Open GiggleLiu opened 3 years ago
The maximum filename length is 255
It's actually system dependent. I believe that silently returning false can cause inexplicable bugs.
I suspect this issue isn't really about the maximum filename length on a particular file system, but about the question whether/when isfile
(and friends isdir
, islink
, etc.) should raise an exception in Julia.
The POSIX stat system call can fail for various reasons, including EACCES, EIO, ELOOP, ENAMETOOLONG, ENOENT, ENOTDIR.
The docstrings of the Julia functions isfile and stat are currently completely silent on what result which of these errors lead to.

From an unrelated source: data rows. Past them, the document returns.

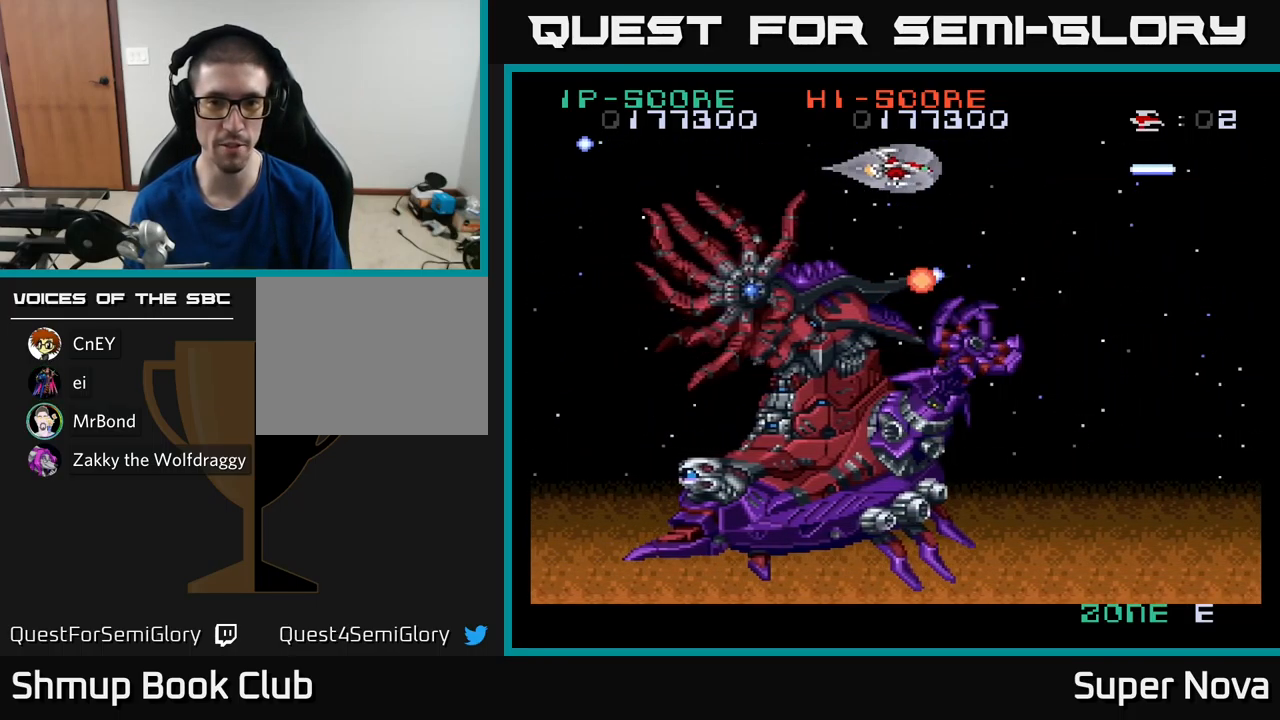
{"buttons": ["X", "DPAD_UP", "DPAD_LEFT"], "left_stick": "center", "right_stick": "center", "events": [[50, "DPAD_RIGHT", "up"], [167, "DPAD_RIGHT", "down"], [267, "DPAD_RIGHT", "up"], [317, "DPAD_LEFT", "down"], [450, "DPAD_UP", "down"], [484, "A", "up"]]}
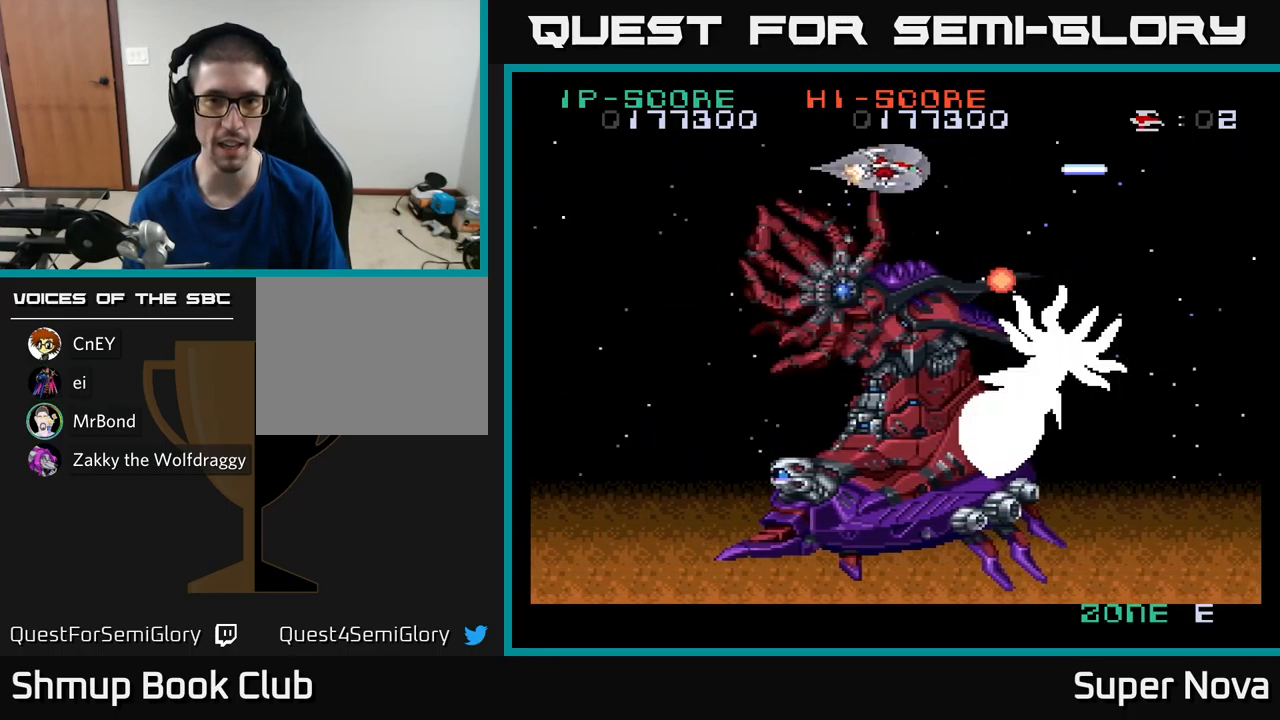
{"buttons": ["X", "DPAD_DOWN", "DPAD_LEFT"], "left_stick": "center", "right_stick": "center", "events": [[34, "DPAD_UP", "up"], [484, "DPAD_DOWN", "down"]]}
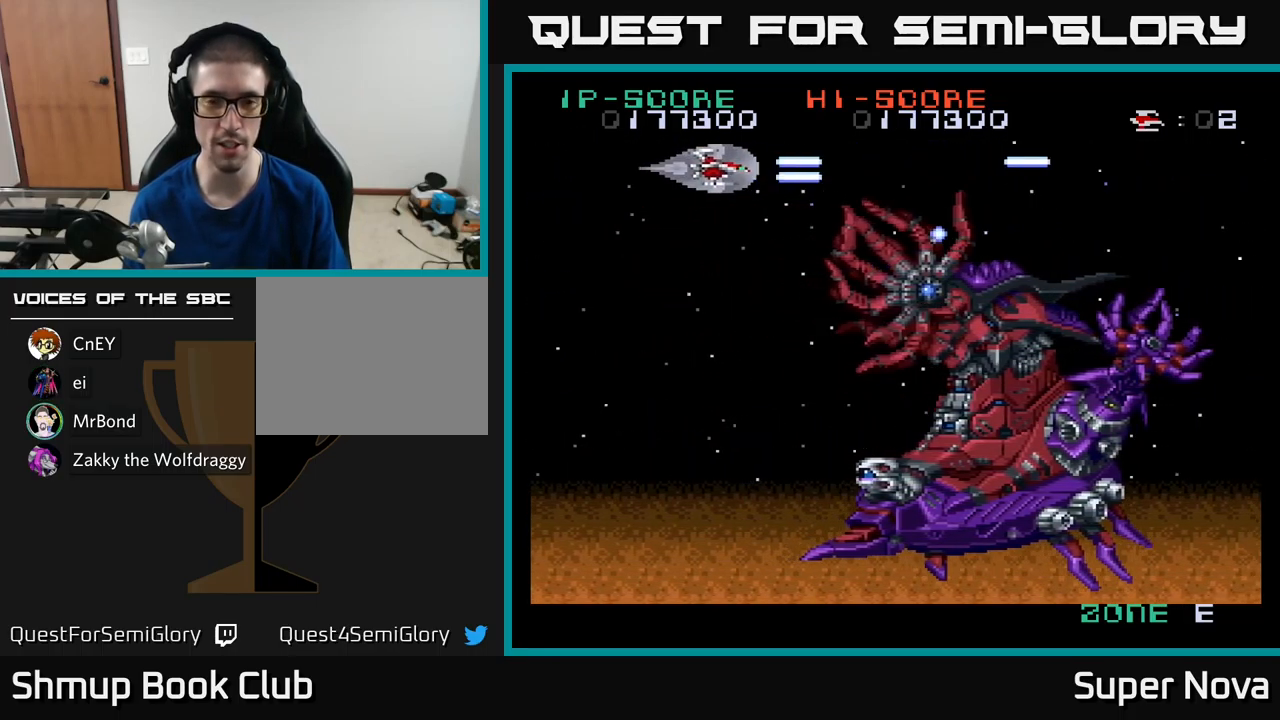
{"buttons": ["X", "DPAD_DOWN", "DPAD_LEFT"], "left_stick": "center", "right_stick": "center", "events": []}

This may be a problem because the equivalent functions in other languages do not raise an exception, and are in fact frequently used to check if a file exists.

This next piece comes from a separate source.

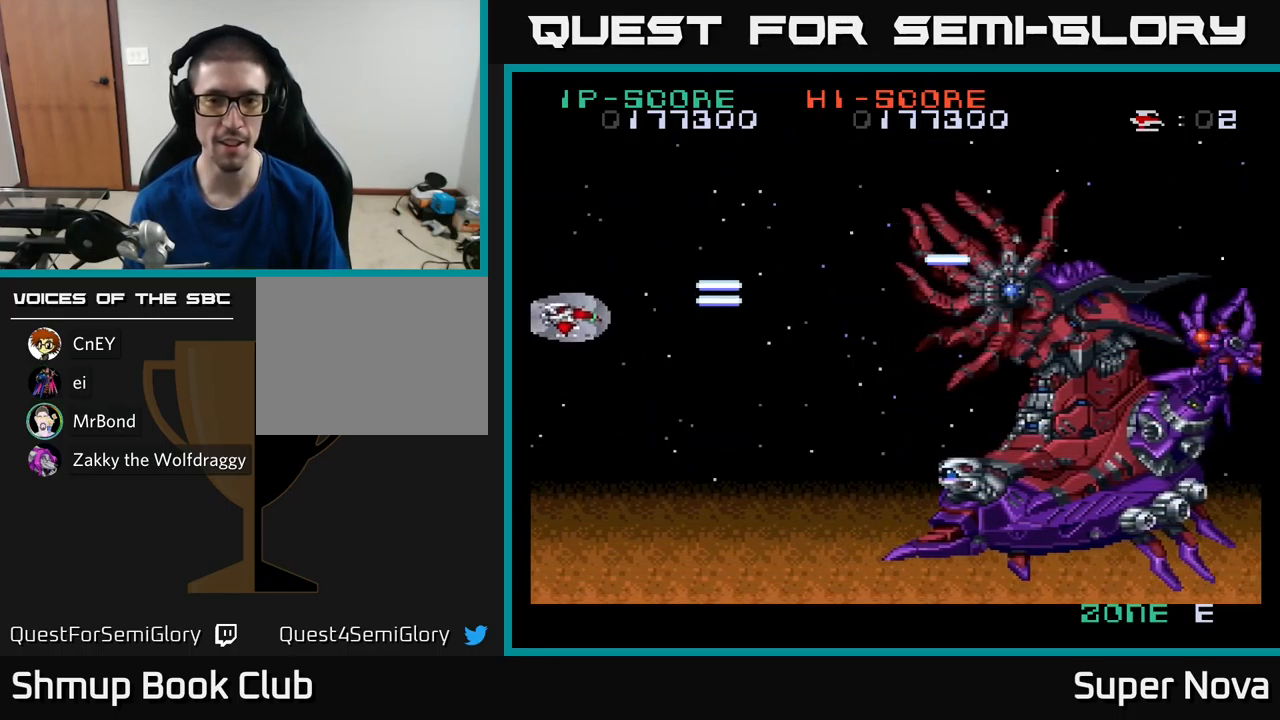
{"buttons": ["X", "DPAD_DOWN", "DPAD_RIGHT"], "left_stick": "center", "right_stick": "center", "events": [[34, "DPAD_LEFT", "up"], [500, "DPAD_RIGHT", "down"]]}
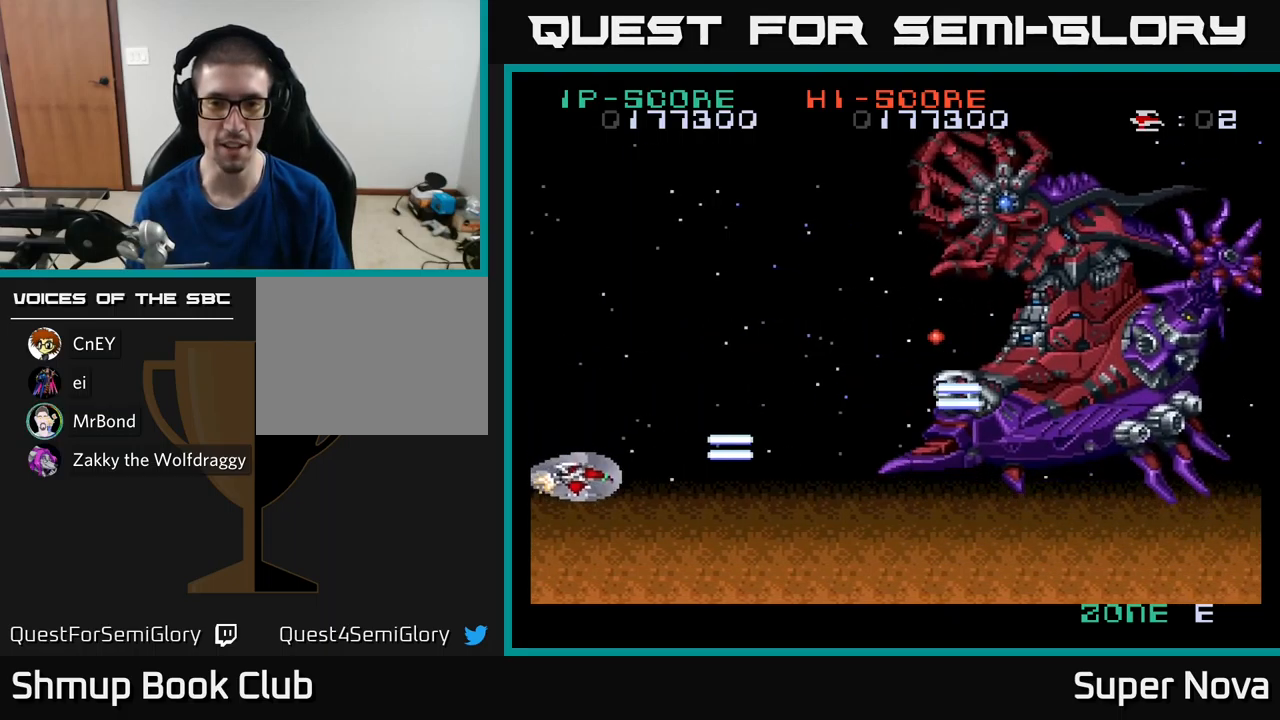
{"buttons": ["X", "DPAD_RIGHT"], "left_stick": "center", "right_stick": "center", "events": [[317, "DPAD_DOWN", "up"]]}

For comparison: the Perl/Bash equivalent -f
does not raise an exception if called with a gigabyte long filename, i.e. both ENOENT and ENAMETOOLONG result in false:
$ perl -E 'say -f ("a" x 1e9)'
In Julia, ENOENT results in false
and ENAMETOOLONG in IOError: stat: name too long (ENAMETOOLONG)

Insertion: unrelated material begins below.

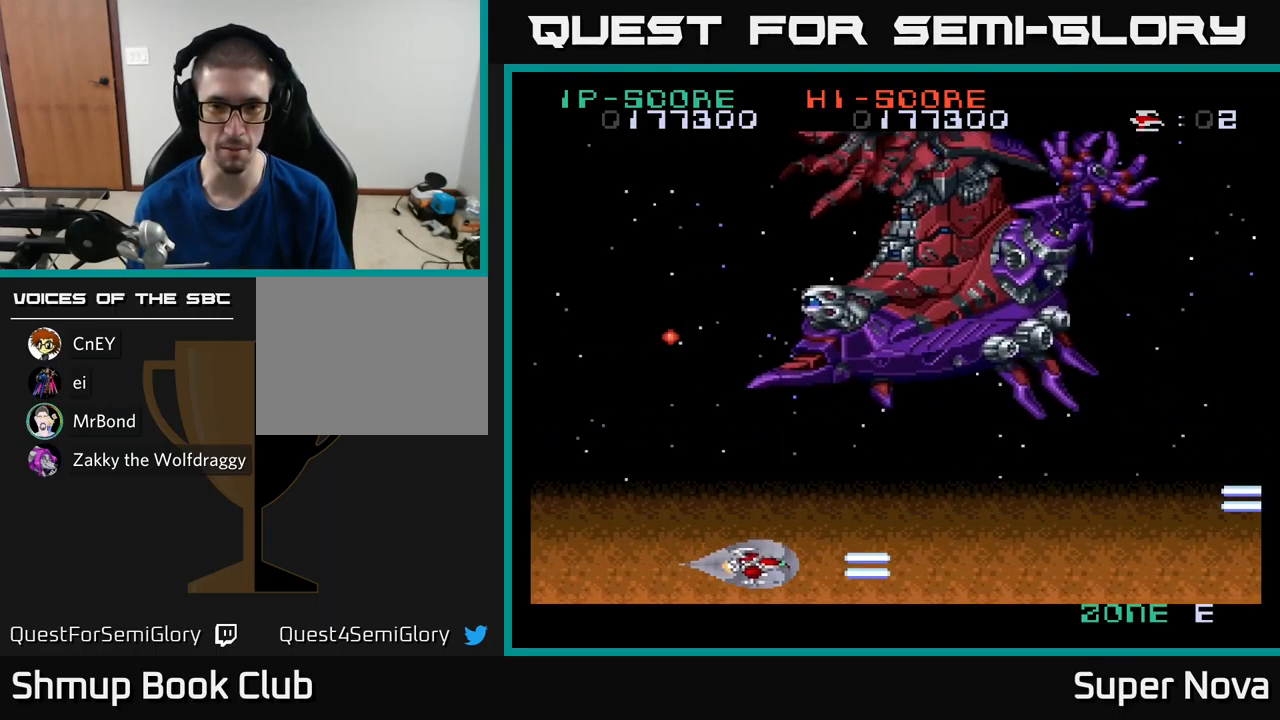
{"buttons": ["X", "DPAD_UP", "DPAD_RIGHT"], "left_stick": "center", "right_stick": "center", "events": [[384, "DPAD_UP", "down"]]}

. At a minimum, this should be documented. I can see arguments that more errno
s than just ENOENT
should cause isfile
to return false
.
I tend to agree with @mgkuhn . I recall most of my using cases are about using isfile
to avoid exceptions. It is not expected to return an error just because the name is too long. Just to add one API to fix: ispath
.
Also, another important factor is: is there an easy way to check if the filename is too long?
Looking at the source of stat, this just calls jl_stat which calls uv_fs_stat, none of which say anything about exceptions that they can raise.
POSIX offers the function pathconf to query path-specific limits on the maximum filename and path length permitted by a file system.
Libuv has uv__fs_pathmax_size() to query _PC_PATH_MAX
that way, but apparently no equivalent yet for _PC_NAME_MAX
. Since Julia tends to do all file I/O through libuv, I think libuv would have to be extended first before equivalent functions could be added to Julia. Or is there some package that just imports all POSIX functions (for users interested in such more low-level queries and less concerned about Win32 portability)?
I don't know a Win32 function to query maximum filename length, and limits there tend to be be measured in UTF-16 words, and not in UTF-8 bytes. So "255" can mean different things!
I just tried to attack Pluto server (locally) by inputing a too long filename in the path, Pluto is lucky and this error does not break down the server. Not sure every web application can be so lucky under such an attack. :smirk:
Too many people are assuming isfile
not raising an error.
is there an easy way to check if the filename is too long?
Not sure if that qualifies as “easy”:
istoolong(filename) = try
stat(filename)
false
catch e
if isa(e, Base.IOError)
e.code == -36
else
rethrow()
end
end
istoolong("a"^800)
is there an easy way to check if the filename is too long?
Not sure if that qualifies as “easy”:
istoolong(filename) = try stat(filename) false catch e if isa(e, Base.IOError) e.code == -36 else rethrow() end end istoolong("a"^800)
This is good. I just want to know if people want to have a safe_isfile
, how can they implement one. Thanks
So the question is: in base/stat.jl should the functions
ispath
isfifo
ischardev
isdir
isblockdev
isfile
issocket
issetuid
issetgid
issticky
islink
catch exceptions that stat
/lstat
can raise and return false
instead?
If yes: all exceptions that stat
/lstat
can raise, or only some? Which?
Which exceptions can stat
/lstat
raise at present?
Bump.
EDIT: Below is trivia of MAX_PATH, an issue I want fixed, and then below on NAME_MAX, that I can confirm is 255, practically speaking.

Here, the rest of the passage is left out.